The setup of Neil Gaiman’s source novel is so featherweight it ought to just blow away: young Coraline, relocated to a creepy new home feels generally ignored by her parents, and, left to her own lonely devices, discovers a doorway to an other-home where everything’s peachy—food and attention are plentiful, toys are magic, and her other-father has even planted their massive garden with magical flowers that add up to the shape of her face when viewed from above. This alternate universe proves initially seductive, but it isn’t long before sinister cracks appear in the facade created by her other-parents and Coraline finds herself at war with a very nasty creature. It’s Selick’s visual invention that brings this all to life—Coraline is overstuffed but not by the kind of gobbledy-gook dopplegangbang of the “live”-action Mirrormask or soggy psychologizing that undermined Robert Zemeckis’s otherwise kinetic Beowulf.
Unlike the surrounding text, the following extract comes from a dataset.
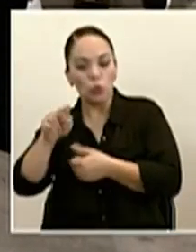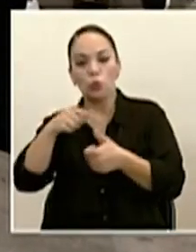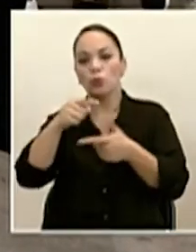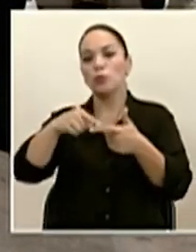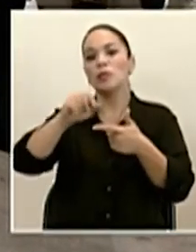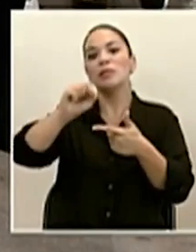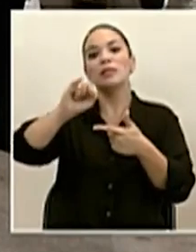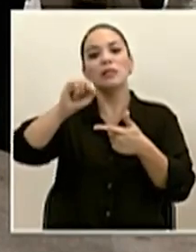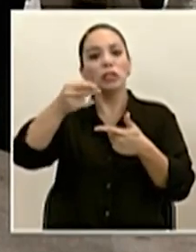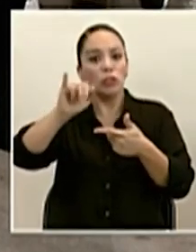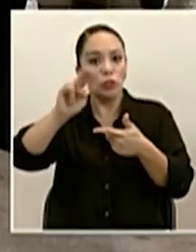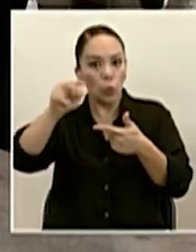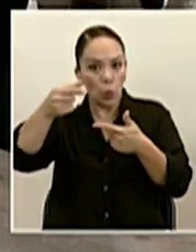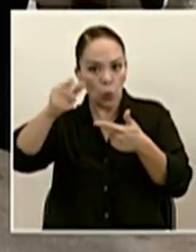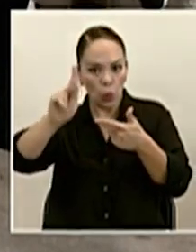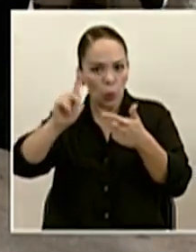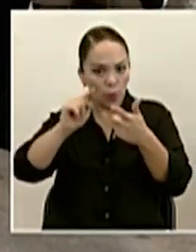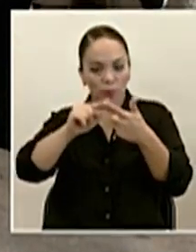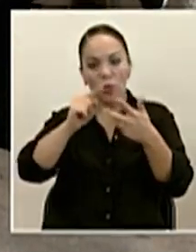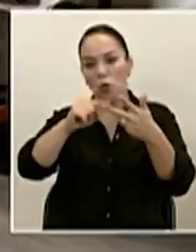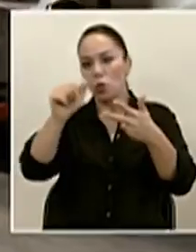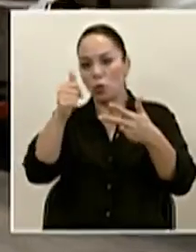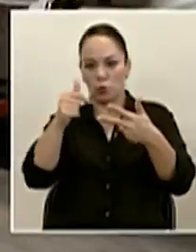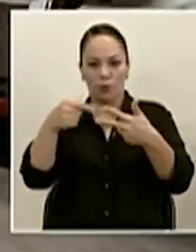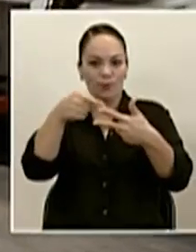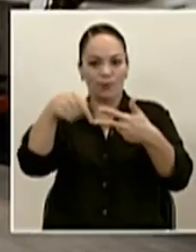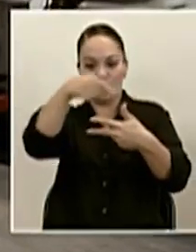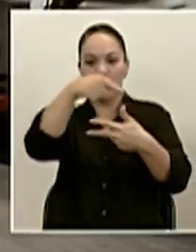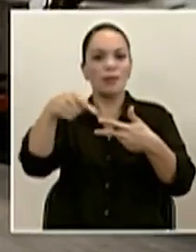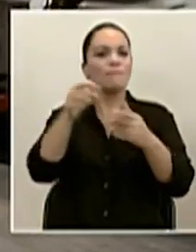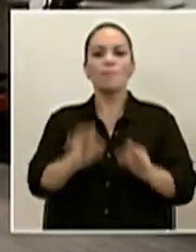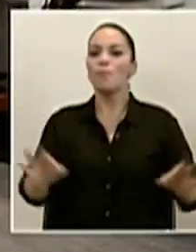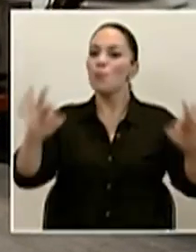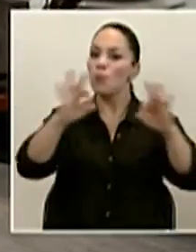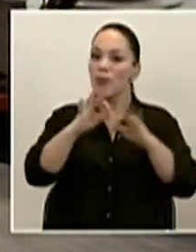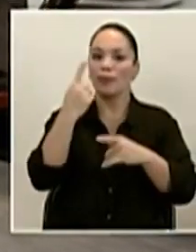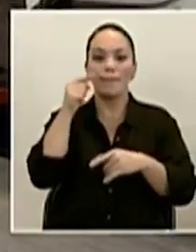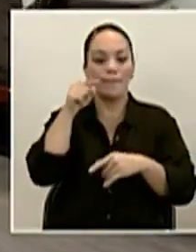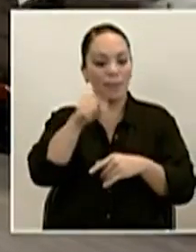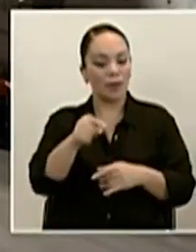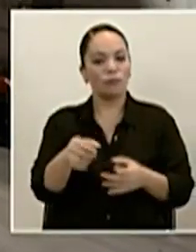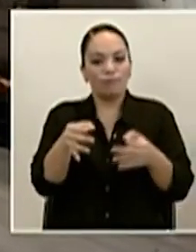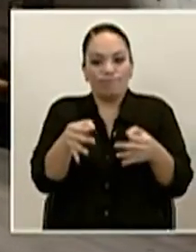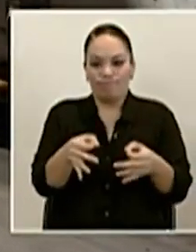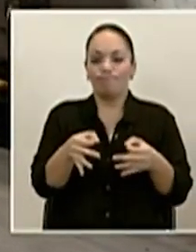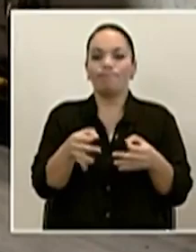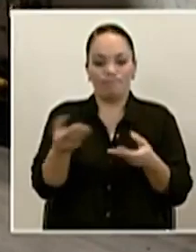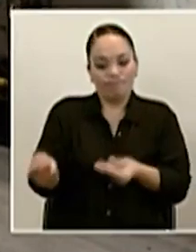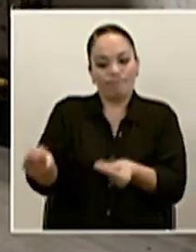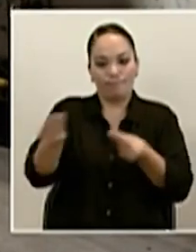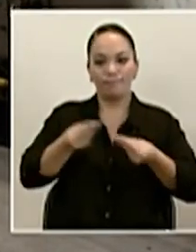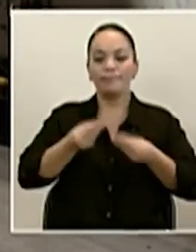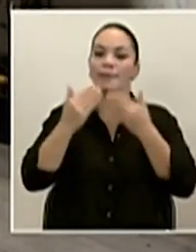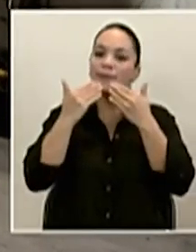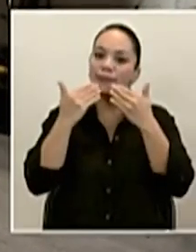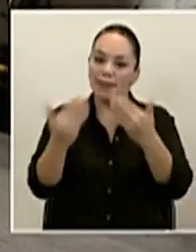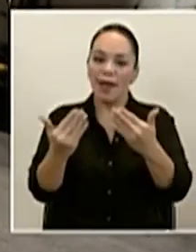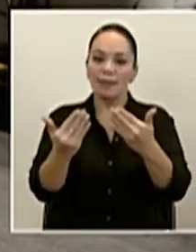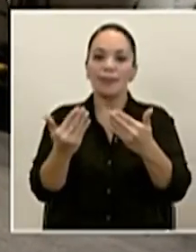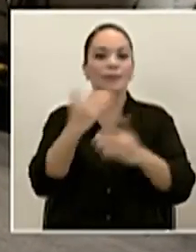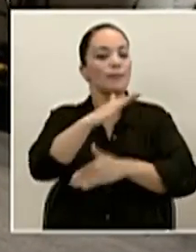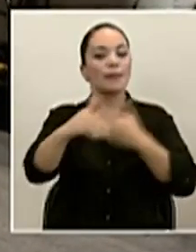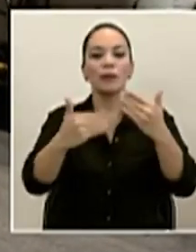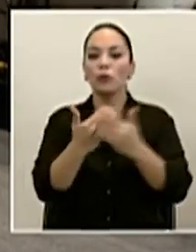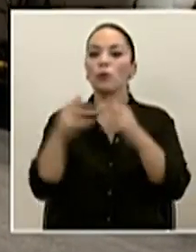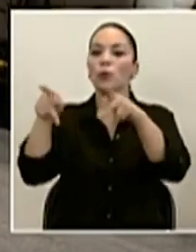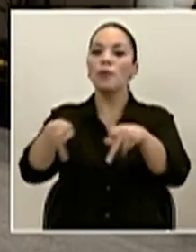Shunqiu y Fujian que fueron claves para que esto se concretara. Así que nuestro agradecimiento es para todas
Selick’s prior features, The Nightmare Before Christmas and James and the Giant Peach, were both lovely and have become iconic, but (as with Tim Burton’s Corpse Bride) they still feel slight—made with puppets merely because they could be, rather than needed to be. It didn’t help that none of those films approached outlasting regulation length for a soccer match. What a difference 20 minutes makes: Coraline feels richer all-around, and I have a hunch that the additional length has as much to do with this sense of completeness as does the inventiveness of the visuals.
Even if the vocal performances (including Dakota Fanning, Teri Hatcher, John Hodgman, and Keith David) are often a tad perfunctory—save David’s slinky turn as a black cat—Selick’s always got something to marvel at: the world dissolving into blocks of cubist nothingness that recalls the bravura meta-finale of Don Hertzfeld’s Rejected; a terrifyingly bleak black-on-white web-abstraction; a lush play on Van Gogh’s "Starry Night." Imagine if Pan’s Labyrinth had been actually visually inventive, truly interested in the inner lives of children, and unburdened from the weight of needless and crass pretension, and you have Coraline. It’s usually at about this point in the review where one notes the “fun for all ages” and “not just for kids” aspects of the object in question; instead I’ll end by merely saying that Coraline never tries to be anything but what it is. In this case, that’s plenty.